If you are running queries in BigQuery or connecting to BigQuery data, make sure to define your date range. Using a wildcard in the place of the date at the end of the table queries all the flattened tables (the entire history of the data) and costs can rack up pretty quickly due to the amount of data we are collecting and storing. Either specify a date in the tables you are selecting data from or make sure to use a WHERE statement where you define the date (or dates) you want.

Our partitioned tables, such as the GOV.UK GA4 flattened data, have been set up to require a WHERE clause specifying the dates being queried.

To query a specific date, the WHERE clause would look like: WHERE event_date = "2024-09-12"

To select yesterday’s data, the WHERE clause would be written as: WHERE event_date = DATE_SUB(CURRENT_DATE(), INTERVAL 1 DAY)

If your preference is to select dates using declared variables, these would be written as follows:

DECLARE backfill_date DATE DEFAULT "2024-10-20";
SELECT *
FROM `ga4-analytics-352613.flattened_dataset.partitioned_flattened_events`
WHERE event_date = backfill_date

A note on LIMIT

Note that using a LIMIT statement does not reduce the amount of data queried, just the amount of rows returned to you. SELECT * FROM [table] LIMIT 20 and SELECT * FROM [table] cost the exact same amount.

Using GA4 data stored in BigQuery in other tools

The GA4 data stored in BigQuery can also be queried into visualisation tools or other products built to use this data.

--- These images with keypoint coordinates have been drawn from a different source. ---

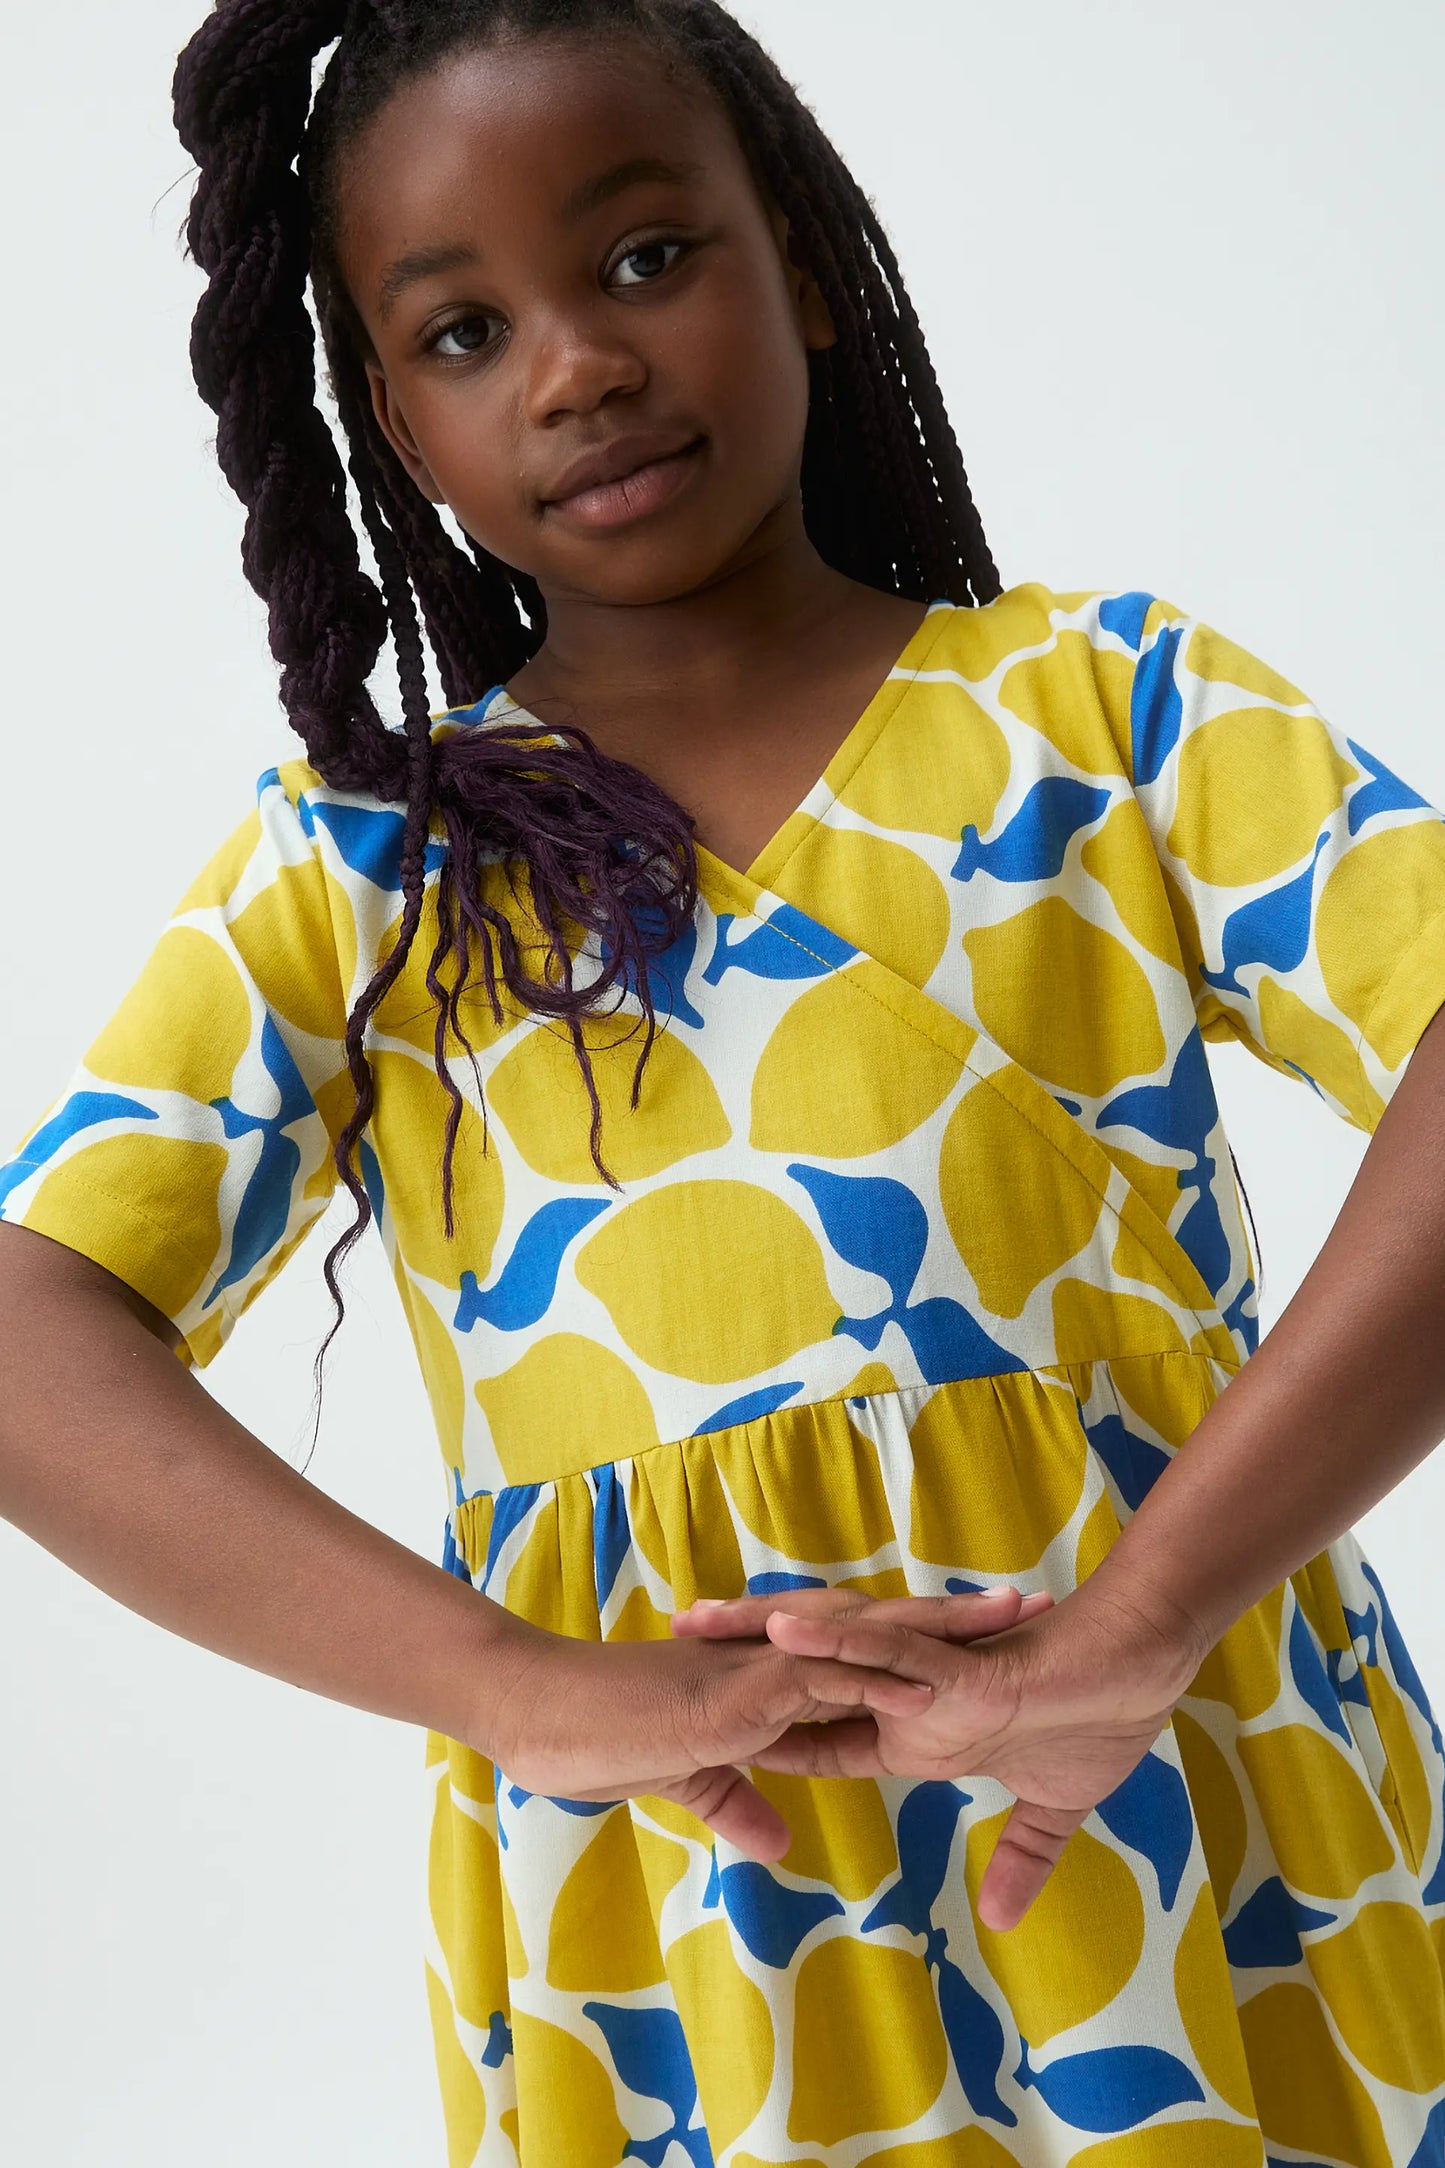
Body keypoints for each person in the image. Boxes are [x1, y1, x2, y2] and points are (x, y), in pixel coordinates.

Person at [2, 0, 1444, 2158]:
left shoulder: (1101, 710)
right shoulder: (373, 873)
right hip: (692, 1941)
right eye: (466, 332)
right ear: (395, 425)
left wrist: (1140, 1623)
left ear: (808, 267)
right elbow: (33, 1331)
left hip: (1190, 1803)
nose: (577, 365)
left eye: (646, 257)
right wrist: (506, 1684)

Using BigQuery data in Looker Studio

Looker Studio connects very easily to data stored in BigQuery, and so is often used to display BigQuery data within GDS. More guidance on this can be found on the Looker Studio best practice page.

Using the BigQuery ‘Connected Sheets’ feature

GA4 data stored in BigQuery can be accessed in Google Sheets via the Connected Sheets feature.

This can be an efficient way to query the data if you set up a custom query (similar to how you would in Looker Studio), and filter the partitioned flattened table by at least date and event name, rather than using the default method that starts by connecting to the whole table.

This page was last reviewed on 13 December 2024. It needs to be reviewed again on 13 June 2025 .
This page was set to be reviewed before 13 June 2025. This might mean the content is out of date.